Ya da başka çözüm, ne olabilir?

Apartmanımız, evinde 60 kedi, 10 köpek ile yaşayan şu haberlere çıkan delilerin evleri gibi.

Teşekkürler.

 
belediyeyi arayıp burada bir sürü hastalıklı kedi var diyerek tedavi edilmelerini isteyebilirsin. ayrıca uzun vadeli bir çözüm olarak belediyeden hayvanların kısırlaştırılmasını da talep et. ufak bir alanda 50 kedi dediğin ne yaparsan yap sağlıklı bir durum değil. :/


  • yuto  (03.09.20 17:56:59) 
Öncelikle camdan yemek atmak şeklinde bir eylemin gerçekleştiğine şu yaşıma kadar hiç bir yerde şahit olmadım.
Ben sizin yerinizde olsam ne yapardım diye düşündüğümde, öncelikle gidip bu hanımın kapısını çalar tatlı bir dille görüşmek istediğimi söylerdim. sonrasında kendisine ortak bir şekilde mama ve mama/ su kapları almayı teklif ederdim. mevcut olan tüm kapları beraber çöpe atar, evden indireceğimiz kova su ve temizlik malzemeleriyle pislik olduğunu düşündüğüm yerleri temizlerdik beraber. sonra kendisine teklif ederdim her ay düzenli olarak 500-100 neyse ortaklaşa mama alalım diye. yemeklerin kötü görüntü ve koku oluşturduğuna dair ikna ederdim kendisini.

bence en yapıcı çözüm bu şekilde.
  • boomboomcherry  (03.09.20 18:04:13) 
Belediye tedavi ettirip geri bırakıyor. Ben buradan tamamen gitmelerini istiyorum. Ama tabi önceliğim sağlıklarına da konuşmazsı.


  • makarnacanavari  (03.09.20 18:26:43) 
50 sokak kedisini tedavi ettirip sahiplendirirseniz bravo derim, ama neredeyse imkansız. Biz bir kediyi sahiplendirmek için kırk takla atıyoruz. Muhtemelen o kadın da tek başına tüm kedilerin tedavisinin altından kalkamıyordur. Kedilerin buradan tamamen gitmelerini istiyorum diyorsunuz, yani site içinde uygun bir noktada besleme odağı olsa, kuru mama dışında birşey bırakmak yasak olsa vs sizi tatmin etmeyecek galiba, hiç kedi görmek istemiyorsunuz ki hayvan düşmanı olmadığını iddia eden birine yakıştıramadım. Yapabileceğiniz en insanca ve doğru şey site yönetimini ve kadını böyle bir çözüme ikna etmek.

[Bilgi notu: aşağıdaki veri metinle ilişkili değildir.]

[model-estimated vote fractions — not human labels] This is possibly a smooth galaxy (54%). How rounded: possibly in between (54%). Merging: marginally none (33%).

  • hipopotamus  (03.09.20 21:07:11) 
Tatlı dil ile anlamadığımız bir komşumuz maalesef. Kedilerin tamamen gitme kısmı da şu; çevremizde tonlarca yeşil alan mevcut. İstanbul'un en yeşil alana mevcut semtinde yaşıyoruz diyebilirim. Apartman ve kapı önü dışında, kimseyi rahatsız etmeden, etrafı pisletmeden kedilerin daha rahat yaşayabileceği tonlarca alan bulunuyor. Bu seçecek de sunuldu. Kabul etmiyor. Bizden evvel o alanlara kedi evi yapanlar da olmuş, ama hayvanlar nereye mama konulursa oraya geliyorlar. Hayvanların bir suçu yok.

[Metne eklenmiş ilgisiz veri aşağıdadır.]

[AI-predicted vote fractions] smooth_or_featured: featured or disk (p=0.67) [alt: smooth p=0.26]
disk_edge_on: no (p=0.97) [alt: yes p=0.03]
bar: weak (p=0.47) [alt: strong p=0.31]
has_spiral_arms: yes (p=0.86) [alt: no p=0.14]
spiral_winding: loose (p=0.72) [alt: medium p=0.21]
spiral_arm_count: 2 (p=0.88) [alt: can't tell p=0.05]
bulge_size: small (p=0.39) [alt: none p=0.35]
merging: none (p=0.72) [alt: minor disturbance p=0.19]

Camdan yemek atma konusuna gelecek olursak da sizi buraya davet etmek isterim. Gelip gözünüzle görebilirsiniz. Çağ dışı bir hanım kendisi ki bu şekilde yapıyor.

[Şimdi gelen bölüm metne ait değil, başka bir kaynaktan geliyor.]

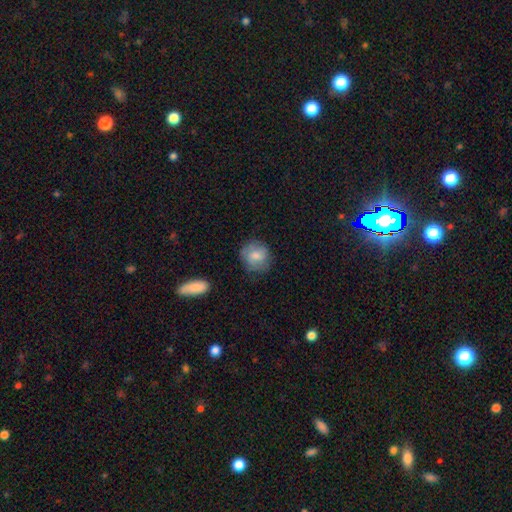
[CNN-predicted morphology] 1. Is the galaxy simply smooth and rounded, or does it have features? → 70% smooth, 22% featured or disk, 7% star or artifact.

Tedavi kısmında da hasta kedileri orada burada bulup getirdi. İyi niyetle tabii. Bu tavrından dolayı kendisini kutladığını da söylememe rağmen, kavgacı bir tutum sergiledi. Zaten o getirdiği 2-3 kedi de buradaki sağlıklı hayvanlara hastalıklarını bulaştırdı.

Hayvanlar elbette çevremizde olmalı, bencil ve hayvan düşmanı değilim ama bu kadar çok hayvanın bulunduğu bir alan da barınaktan farksız olmuyor.

Bilmiyorum hiç barınaklara gittiniz mi? Pislik ve koku içinde, bakımsız tüm hayvanlar. Gitmediyseniz görmenizi öneririm. Ama bahsettiğim barınaklar popüler olan yedikule barınak tarzında değil. Türkiye'nin gerçeğini yansıtan leş ve hayvanların uyutulduğu barınaklar. İşte yaşadığımız bahçe tam da bu şekilde.

Bu konuda beni hayvan düşmanı şeklinde yargılayacak bir uslup geliştirmek yerine, empati yeteneğinizi ön plana çırabilirsiniz. Sizden ricam bu.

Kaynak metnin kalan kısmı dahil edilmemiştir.